Nigeria's electoral watchdog on Saturday postponed presidential and parliamentary elections for one week, just hours before polls were due to open.
Polling had been due to start at nearly 120,000 polling units in Africa's most populous nation at 0700 GMT, with a record 73 candidates on the ballot.
President Muhammadu Buhari is seeking a second term of office, but is facing a stiff challenge from the main opposition candidate, former vice-president Atiku Abubakar.
But the chairman of the Independent National Electoral Commission (INEC), Mahmood Yakubu, said after late night emergency talks that the timetable was "no longer feasible".

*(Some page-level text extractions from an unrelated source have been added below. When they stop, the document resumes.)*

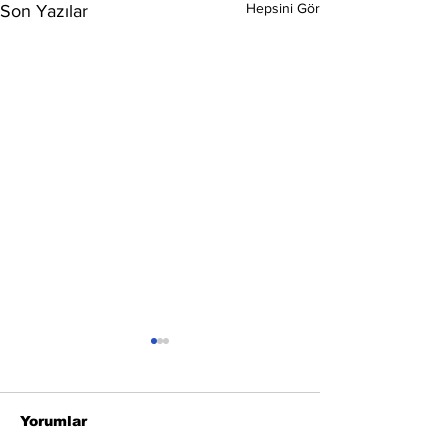
Hepsini Gör
Son Yazılar
Yorumlar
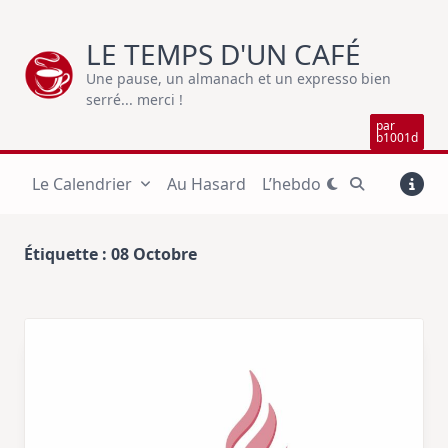
Skip
to
LE TEMPS D'UN CAFÉ
content
Une pause, un almanach et un expresso bien
serré... merci !
par
b1001d
Le Calendrier
Au Hasard
L’hebdo
Étiquette :
08 Octobre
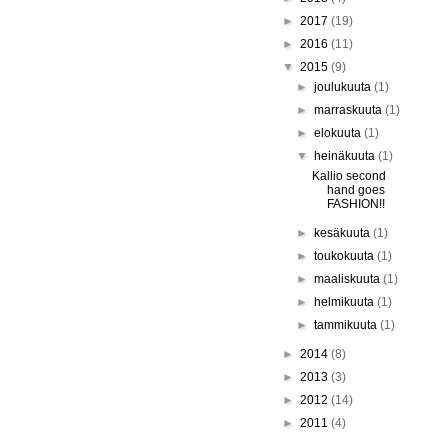
►
2017
(19)
►
2016
(11)
▼
2015
(9)
►
joulukuuta
(1)
►
marraskuuta
(1)
►
elokuuta
(1)
▼
heinäkuuta
(1)
Kallio second
hand goes
FASHION!!
►
kesäkuuta
(1)
►
toukokuuta
(1)
►
maaliskuuta
(1)
►
helmikuuta
(1)
►
tammikuuta
(1)
►
2014
(8)
►
2013
(3)
►
2012
(14)
►
2011
(4)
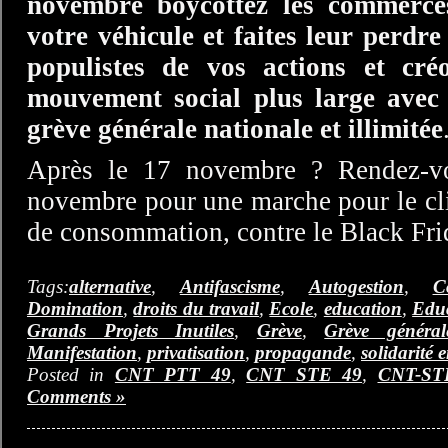
novembre boycottez les commerces
votre véhicule et faites leur perdre
populistes de vos actions et cré
mouvement social plus large avec 
grève générale nationale et illimitée
Après le 17 novembre ? Rendez-vo
novembre pour une marche pour le cli
de consommation, contre le Black Fri
Tags:
alternative
,
Antifascisme
,
Autogestion
,
C
Domination
,
droits du travail
,
Ecole
,
education
,
Educ
Grands Projets Inutiles
,
Grève
,
Grève général
Manifestation
,
privatisation
,
propagande
,
solidarité 
Posted in
CNT PTT 49
,
CNT STE 49
,
CNT-ST
Comments »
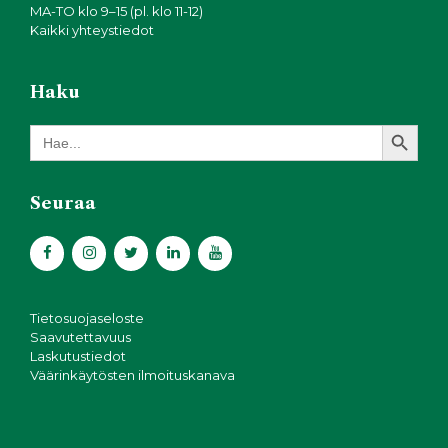
MA-TO klo 9–15 (pl. klo 11-12)
Kaikki yhteystiedot
Haku
Search Button
Search
for:
Seuraa
Tietosuojaseloste
Saavutettavuus
Laskutustiedot
Väärinkäytösten ilmoituskanava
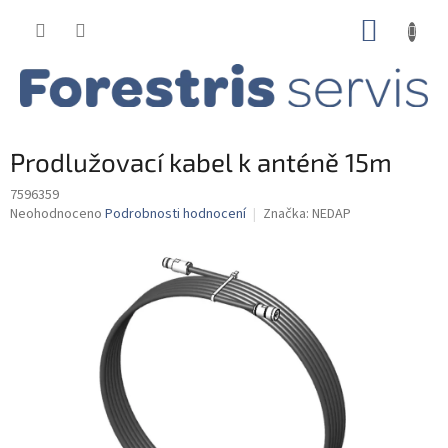
Přejít
NÁKUP
na
obsah
KOŠÍK
Prodlužovací kabel k anténě 15m
7596359
Průměrné
Neohodnoceno
Podrobnosti hodnocení
Značka:
NEDAP
hodnocení
produktu
je
0,0
z
5
hvězdiček.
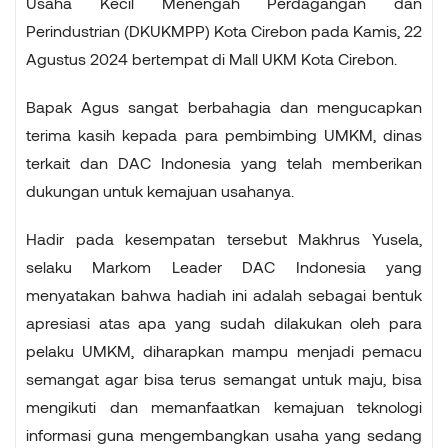
Usaha Kecil Menengah Perdagangan dan
Perindustrian (DKUKMPP) Kota Cirebon pada Kamis, 22
Agustus 2024 bertempat di Mall UKM Kota Cirebon.
Bapak Agus sangat berbahagia dan mengucapkan
terima kasih kepada para pembimbing UMKM, dinas
terkait dan DAC Indonesia yang telah memberikan
dukungan untuk kemajuan usahanya.
Hadir pada kesempatan tersebut Makhrus Yusela,
selaku Markom Leader DAC Indonesia yang
menyatakan bahwa hadiah ini adalah sebagai bentuk
apresiasi atas apa yang sudah dilakukan oleh para
pelaku UMKM, diharapkan mampu menjadi pemacu
semangat agar bisa terus semangat untuk maju, bisa
mengikuti dan memanfaatkan kemajuan teknologi
informasi guna mengembangkan usaha yang sedang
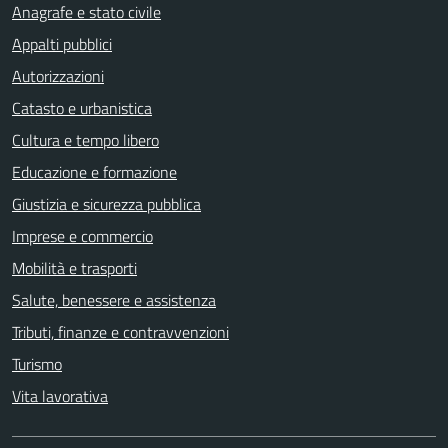
Anagrafe e stato civile
Appalti pubblici
Autorizzazioni
Catasto e urbanistica
Cultura e tempo libero
Educazione e formazione
Giustizia e sicurezza pubblica
Imprese e commercio
Mobilità e trasporti
Salute, benessere e assistenza
Tributi, finanze e contravvenzioni
Turismo
Vita lavorativa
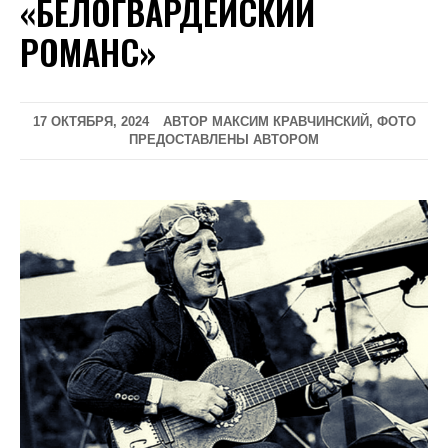
«БЕЛОГВАРДЕЙСКИЙ
РОМАНС»
17 ОКТЯБРЯ, 2024
АВТОР МАКСИМ КРАВЧИНСКИЙ, ФОТО
ПРЕДОСТАВЛЕНЫ АВТОРОМ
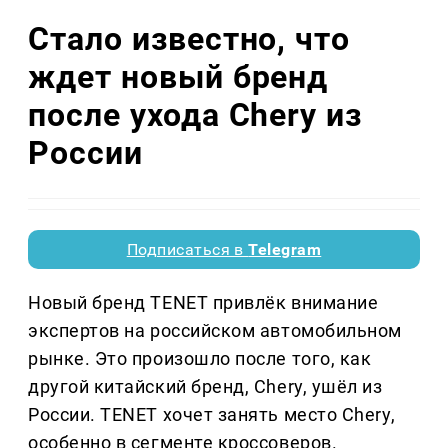
Стало известно, что
ждет новый бренд
после ухода Chery из
России
Подписаться в
Telegram
Новый бренд TENET привлёк внимание
экспертов на российском автомобильном
рынке. Это произошло после того, как
другой китайский бренд, Chery, ушёл из
России. TENET хочет занять место Chery,
особенно в сегменте кроссоверов.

"Consequently, the commission has decided to reschedule to February 23, 2019," he told reporters at INEC headquarters about five hours before scheduled polling.
Parliamentary elections for 360 seats in the lower House of Representatives and 109 seats in the Senate will be held on the same day.
Governorship and state assembly elections will be pushed back to March 9, Mr Yakubu said.
He said the delay came "after a careful review of the implementation of the logistics and operational plans and the determination to conduct free, fair and credible elections".
It "will afford the commission the opportunity to address identified challenges in order to maintain the quality of our elections", he added.
"This was a difficult decision for the commission to take but necessary for the successful delivery of elections and the consolidation of our democracy," he said.
Nigeria postponed voting just one week before it was due to be held at the last election in 2015, citing security concerns linked to the Boko Haram insurgency.
The six-week delay was seen as a way for president Goodluck Jonathan to claw back votes after a strong challenge from Mr Buhari, then an opposition candidate.
Mr Buhari and his All Progressives Congress (APC) said at the time that Jonathan and the ruling Peoples Democratic Party (PDP) were trying to scupper the vote.
A major feature of the PDP campaign this time round has revolved around claims that the APC is attempting to rig the election, including by buying biometric voter cards.
INEC has also come under similar pressure as four years ago because of concerns about the distribution of biometric identity cards to the 84 million registered voters.
Three fires have also broken out in three INEC offices in the past two weeks, destroying unclaimed cards and other election materials, including smart card readers and ballot boxes.